Presentation is Key: Create Professional, Branded Documents for Clients
Lastly, as an interior designer, everything you present to clients must be visually pleasing, down to the paperwork. Consistent graphic design is essential to your branding, but can be tricky to incorporate into spreadsheets, purchase orders, and invoices without spending several hours in graphic design software customizing each document. Also, the documents presented to clients often include multiple images, which must be manually inserted into Microsoft Excel spreadsheets or any documents generated by QuickBooks. Having a tool to automatically generate these documents using branded, easy-to-read templates not only saves time, but ensures a consistent and professional experience for clients.
Design Manager allows users to:
- Generate limitless branded proposals, invoices, and purchase orders with a function to attach images to an item one time, therefore saving hours of formatting time.
Know Where Your Business Stands With On-Demand Reports
Operating an interior design firm requires excellence in both creativity and business management, which is no easy feat. One of Design Manager’s most beloved features is its vast reporting functionality: Detailed reporting on any part of your business operations is only ever a few clicks away. Sales tax reporting, for just one example of this, and shows how Design Manager is built for the niche needs of interior design businesses. Staci Davidson, operations manager at Leighanne Lamarre Interiors, has shared how hard it was for her to find the right platform to help with her company’s accounting needs:
“Not only were the number and types of reports that the competitor’s software offered limited, we found several instances of inaccuracies in the reports. The software was pulling data from QuickBooks in an inconsistent and indiscriminate manner. As a result, we went through a period of overpaying our sales tax, which was a costly mistake. We also spent a significant amount of employee resources on fixing the problems caused by this technical disaster.”
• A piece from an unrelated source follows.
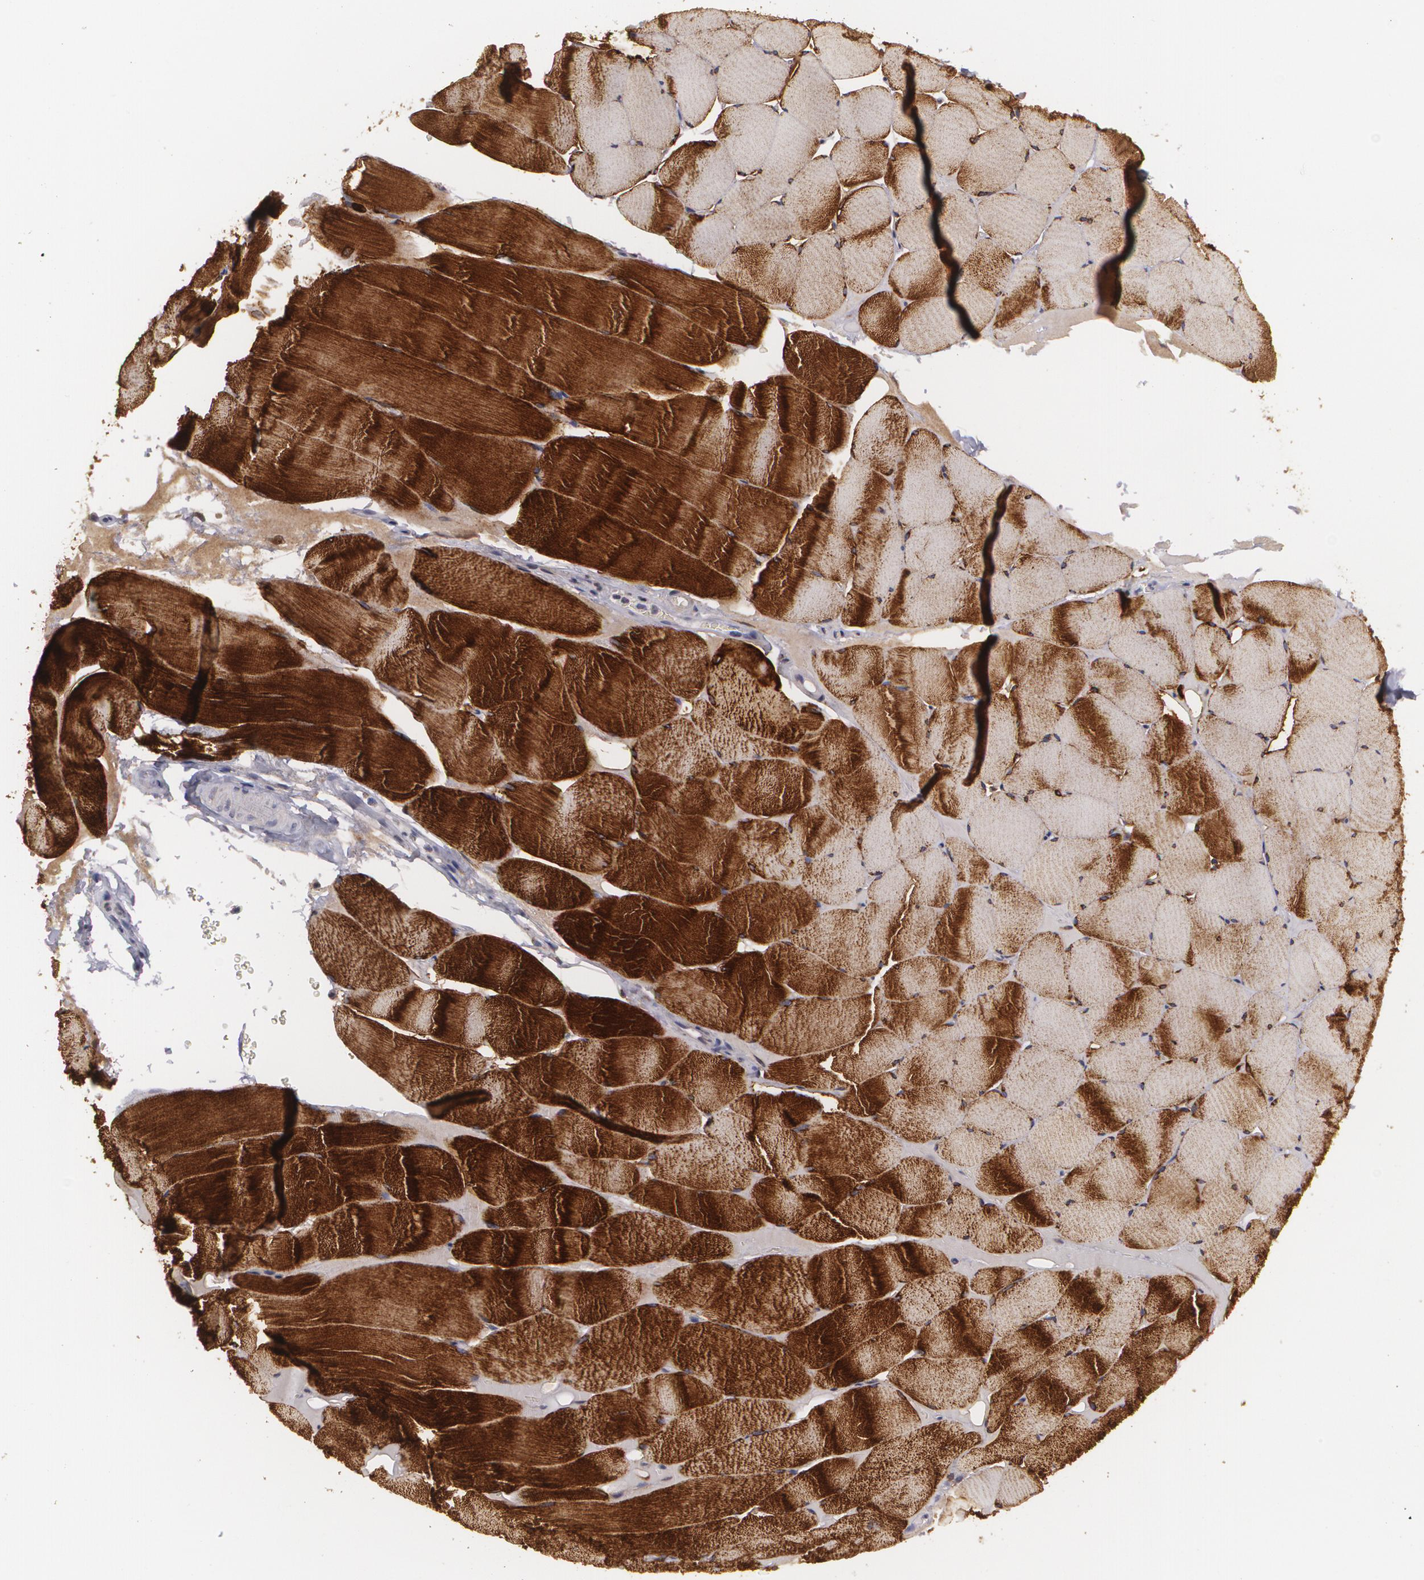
{"staining": {"intensity": "strong", "quantity": ">75%", "location": "cytoplasmic/membranous"}, "tissue": "skeletal muscle", "cell_type": "Myocytes", "image_type": "normal", "snomed": [{"axis": "morphology", "description": "Normal tissue, NOS"}, {"axis": "topography", "description": "Skeletal muscle"}], "caption": "Skeletal muscle stained with a brown dye shows strong cytoplasmic/membranous positive staining in approximately >75% of myocytes.", "gene": "BIN1", "patient": {"sex": "male", "age": 62}}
Migrating her company’s operations to Design Manager solved this problem for good:
“In Design Manager, I can log into a client’s portal, quickly navigate to the sales tax reporting function, and then customize any dates to pull up a sales tax report for the period needed. That report will show sales tax for every jurisdiction in addition to the total. It will also show, line by line, every single invoice to every single jurisdiction and the related project information. It will show dates, the gross amount received, the sales tax received and the taxable and non taxable items. Competitors’ reports only show a total for every jurisdiction.”
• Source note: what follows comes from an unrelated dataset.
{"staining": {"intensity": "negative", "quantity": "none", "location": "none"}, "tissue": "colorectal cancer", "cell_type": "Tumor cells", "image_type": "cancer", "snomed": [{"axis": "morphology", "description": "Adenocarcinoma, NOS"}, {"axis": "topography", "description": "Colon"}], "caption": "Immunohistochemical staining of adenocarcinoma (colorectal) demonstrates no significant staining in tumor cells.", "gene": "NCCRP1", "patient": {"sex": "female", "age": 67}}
With such a complex business model of intersecting project management and accounting processes, it’s no wonder you need business tools that are designed to address your industry-specific needs. After all, your passion is designing spaces, so the more you can count on software such as Design Manager to keep your business in check, the more time and energy you can devote to doing what you love.
Design Manager has thousands of features to help make your interior design business more efficient. From spec sheets to time sheets, Design Manager is constantly adding and updating features to offer interior designers the best operating system in the industry.